2. Prioritize family time Activities are wonderful, learning new things after school can be fun, and even camp can be an adventure, but nothing should replace a great deal of time spent together as a family. Quantity time is quality time, and enjoying activities with siblings, learning new things from parents, and going camping with the family will always trump being sent off to do those things with strangers. I don’t mean that they should only be with family- of course he should make friends and spend time with friends- but children don’t thrive when they are being rushed to two or three after school activities a day or sent to sleep away camp for two months every summer. Unless your child actually asks to spend more time away or join specific activities, please don’t sign him up unless he is agreeable and happy about it.
3. Give your child choices Nothing makes a child feel more desperate than feeling like they have no control over their lives at all. She wants to feel like her input matters, and someone cares about what she wants, needs, and feels. Your child should be able to choose many things, like what she has for breakfast, what shirt to wear, what music she likes. The parent who tries to control everything a child does, and steers them continuously to what the parent prefers, is the parent who will never really know their child, and who will likely lose their child when she is old enough to venture out on her own into the world and choose who she spends her time with.
4. Hug a lot And I don’t mean only when you are in a good mood, or when you pick him up from school, or after he gave you flowers for Mother’s Day.
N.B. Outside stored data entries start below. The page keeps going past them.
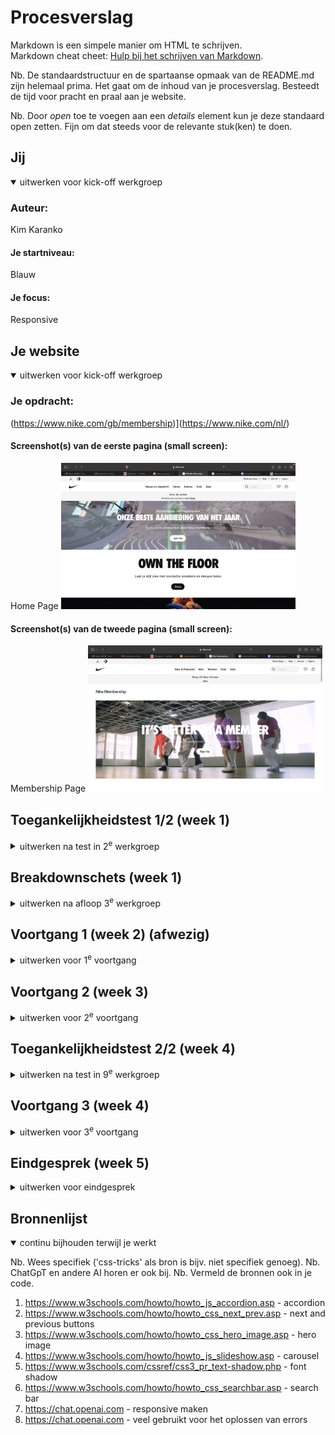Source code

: # Procesverslag
Markdown is een simpele manier om HTML te schrijven.  
Markdown cheat cheet: [Hulp bij het schrijven van Markdown](https://github.com/adam-p/markdown-here/wiki/Markdown-Cheatsheet).

Nb. De standaardstructuur en de spartaanse opmaak van de README.md zijn helemaal prima. Het gaat om de inhoud van je procesverslag. Besteedt de tijd voor pracht en praal aan je website.

Nb. Door *open* toe te voegen aan een *details* element kun je deze standaard open zetten. Fijn om dat steeds voor de relevante stuk(ken) te doen.





## Jij

<details open>
  <summary>uitwerken voor kick-off werkgroep</summary>

  ### Auteur:
  Kim Karanko

  #### Je startniveau:
  Blauw

  #### Je focus:
  Responsive
 
</details>





## Je website

<details open>
  <summary>uitwerken voor kick-off werkgroep</summary>

  ### Je opdracht:
  (https://www.nike.com/gb/membership)](https://www.nike.com/nl/)

  #### Screenshot(s) van de eerste pagina (small screen): 
  Home Page 
  <img src="readme-images/Schermafbeelding 2023-11-15 om 10.42.09.png" width="375px" alt="omschrijving van de pagina">

  #### Screenshot(s) van de tweede pagina (small screen):
  Membership Page
  <img src="readme-images/Schermafbeelding 2023-11-15 om 10.42.25.png" width="375px" alt="omschrijving van de pagina">
 
</details>



## Toegankelijkheidstest 1/2 (week 1)

<details>
  <summary>uitwerken na test in 2<sup>e</sup> werkgroep</summary>
  <img src="readme-images/IMG_7985.JPG" width="375px" alt="omschrijving van de pagina">
  <img src="readme-images/IMG_7986.JPG" width="375px" alt="omschrijving van de pagina">
  <img src="readme-images/IMG_7987.JPG" width="375px" alt="omschrijving van de pagina">
  <img src="readme-images/IMG_7988.JPG" width="375px" alt="omschrijving van de pagina">
  <img src="readme-images/IMG_7989.JPG" width="375px" alt="omschrijving van de pagina">

</details>



## Breakdownschets (week 1)

<details>
  <summary>uitwerken na afloop 3<sup>e</sup> werkgroep</summary>

  ### de hele pagina: 
  ### dynamisch deel Pagina 1: 
  <img src="readme-images/Schermafbeelding 2023-11-20 om 13.28.42.png" width="375px" alt="breakdown van de hele pagina">

  ### dynamisch deel Pagina 2 
  <img src="readme-images/Schermafbeelding 2023-11-20 om 13.29.09.png" width="375px" alt="breakdown van een dynamisch deel">

  ### wellicht nog een dynamisch deel (bijv filter): 
  <img src="readme-images/dummy-plaatje.jpg" width="375px" alt="breakdown van nog een dynamisch deel">

</details>





## Voortgang 1 (week 2) (afwezig)

<details>
  <summary>uitwerken voor 1<sup>e</sup> voortgang</summary>

  ### Stand van zaken
  -


  ### Agenda voor meeting
  samen met je groepje opstellen
  -

  ### Verslag van meeting
  -
</details>





## Voortgang 2 (week 3)

<details>
  <summary>uitwerken voor 2<sup>e</sup> voortgang</summary>

  ### Stand van zaken
  Het ging voor mijn gevoel goed tot dit gesprek, het enige waar ik mee zat was ik mijn site niet live kreeg via visual studio code.

  ### Agenda voor meeting
  -


  ### Verslag van meeting
  Het live krijgen van mijn code was snel opgelost met de studentenassistent, kreeg ook te horen dat mijn code er goed uit zag.

</details>





## Toegankelijkheidstest 2/2 (week 4)

<details>
  <summary>uitwerken na test in 9<sup>e</sup> werkgroep</summary>

  <img src="readme-images/Schermafbeelding 2024-01-22 om 13.53.46.png" width="375px" alt="1">
  <img src="readme-images/Schermafbeelding 2024-01-22 om 13.54.18.png" width="375px" alt="2">
  <img src="readme-images/Schermafbeelding 2024-01-22 om 13.54.33.png" width="375px" alt="3">

  ### Bevindingen
  -

</details>





## Voortgang 3 (week 4)

<details>
  <summary>uitwerken voor 3<sup>e</sup> voortgang</summary>

  ### Stand van zaken
  Tot dit punt ging het redelijk goed, de eerste html page was zo goed als af. Ik wist dat ik de laatste weekend hard moest werken om     de tweede html page ook af te krijgen. 


  ### Agenda voor meeting

  ### Verslag van meeting
  Ik had deze week met studentenassistent Thije gesproken. Hij vertelde mij dat ik nog te veel div's had gebruikt, mijn code moest        meer semantisch worden. Voor het eind gesprek heb ik veel div's weggehaald en vervangen door semantische code zoals bijvoorbeeld        sections.

</details>





## Eindgesprek (week 5)

<details>
  <summary>uitwerken voor eindgesprek</summary>

  ### Je uitkomst - karakteristiek screenshots:
  <img src="readme-images/Schermafbeelding 2023-12-12 om 11.41.33.png" width="375px" alt="uitomst opdracht 1">


  ### Dit ging goed/Heb ik geleerd: 
  Ik ben trots op hoe het eruit ziet, mijn zus dacht  bijvoorbeeld dat ik op de echte Nike site aan het kijken was. Aan het begin had ik er al weinig vertrouwen in omdat programmeren niet mijn sterkste punt is. Ik heb rustig de tijd genomen en mijn best gedaan, uiteindelijk vind ik dat het een mooie site geworden. Wat ik heb geleerd is dat chatGPT handig is voor het debuggen van code. Vooral aan het einde van van het bouwen van de site kwamen er veel bugs tevoorschijn, vooral bij javascript. Dit is gelukkig opgelost door het gebruik van chatGPT. 

  <img src="readme-images/Schermafbeelding 2023-12-12 om 11.45.02.png" width="375px" alt="top">


  ### Dit was lastig/Is niet gelukt:
  Wat het lastigste was, was het laten werken van de javascript. Hier heb ik het meeste tijd in zitten, ik kreeg bij het begin ook spijt van dat ik responsive had uitgekozen omdat dat erg lastig was om te doen. Gelukkig werkt alles nu wel goed. Wat jammer was, was dat ik erg laat er achter kwam dat het gebruiken van te veel div's niet helemaal de bedoeling was. De div's heb ik nog geprobeerd te verminderen in de laatste dagen. 

  <img src="readme-images/Schermafbeelding 2023-12-12 om 11.48.32.png" width="375px" alt="bummer">
</details>





## Bronnenlijst

<details open>
  <summary>continu bijhouden terwijl je werkt</summary>

  Nb. Wees specifiek ('css-tricks' als bron is bijv. niet specifiek genoeg). 
  Nb. ChatGpT en andere AI horen er ook bij.
  Nb. Vermeld de bronnen ook in je code.

  1. https://www.w3schools.com/howto/howto_js_accordion.asp - accordion 
  2. https://www.w3schools.com/howto/howto_css_next_prev.asp - next and previous buttons
  3. https://www.w3schools.com/howto/howto_css_hero_image.asp - hero image
  4. https://www.w3schools.com/howto/howto_js_slideshow.asp - carousel
  5. https://www.w3schools.com/cssref/css3_pr_text-shadow.php - font shadow
  6. https://www.w3schools.com/howto/howto_css_searchbar.asp - search bar
  7. https://chat.openai.com - responsive maken
  8. https://chat.openai.com - veel gebruikt voor het oplossen van errors

</details>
I mean a lot, all the time, even when he is bad, and even after he is no longer tots. Show affection physically, with lots of hugs, pats on the back, touches on the cheek. Don’t just tell your child you love him (or worse, assume he knows it because you’re his parent). Show him you love him with a big bear hug, or ruffling his hair when you tell him he did a good job on something. You can spoil a child with things, but you can never spoil a child with love, so don’t hold back on letting your child know he is very much loved. Hug him when he wakes up, and when he goes to bed. Cuddle when you read together. Give each a kiss on the forehead as you give him his dinner plate. You will never regret loving on your kids, but when they are up and gone, you will definitely regret it if you didn’t.
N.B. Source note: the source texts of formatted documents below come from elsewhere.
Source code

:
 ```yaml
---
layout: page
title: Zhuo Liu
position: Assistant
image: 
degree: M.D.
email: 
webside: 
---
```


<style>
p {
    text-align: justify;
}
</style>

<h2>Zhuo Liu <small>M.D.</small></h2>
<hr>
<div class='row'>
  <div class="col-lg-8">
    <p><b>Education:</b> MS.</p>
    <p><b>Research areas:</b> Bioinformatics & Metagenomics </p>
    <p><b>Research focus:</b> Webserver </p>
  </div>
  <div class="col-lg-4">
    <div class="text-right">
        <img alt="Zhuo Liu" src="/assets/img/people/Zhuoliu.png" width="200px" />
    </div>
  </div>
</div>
5. Talk to your children and give them a lot of space to talk. Do things together during which you are simply silent, allowing them to explore their own thoughts, take in what is happening around her, and to fill in the silence with conversation if she chooses. These are the times children tend to truly, honestly express their real thoughts. Don’t judge, don’t cut her off, don’t use it as an opportunity to lecture or teach a lesson. This is your chance to hear your child and who she really is, and how she thinks. This is your chance to connect, so she’ll always feel like you heard her, saw her, and supported her. Most importantly, this is your chance to discover if your child is facing any kind of trouble, and possibly save her.
I’ve spent a great deal of time in the past thinking about how I should have done things differently, or how I could have handled something better, and instead I should be focused on how to improve in the future. We will all make mistakes, but the focus is children who are thriving, and feel respected and heard. Children should always feel they can come to their parents for anything, and as long as they become happy, healthy, and fulfilled adults who are decent people, and your relationship is always strong, there is nothing to regret.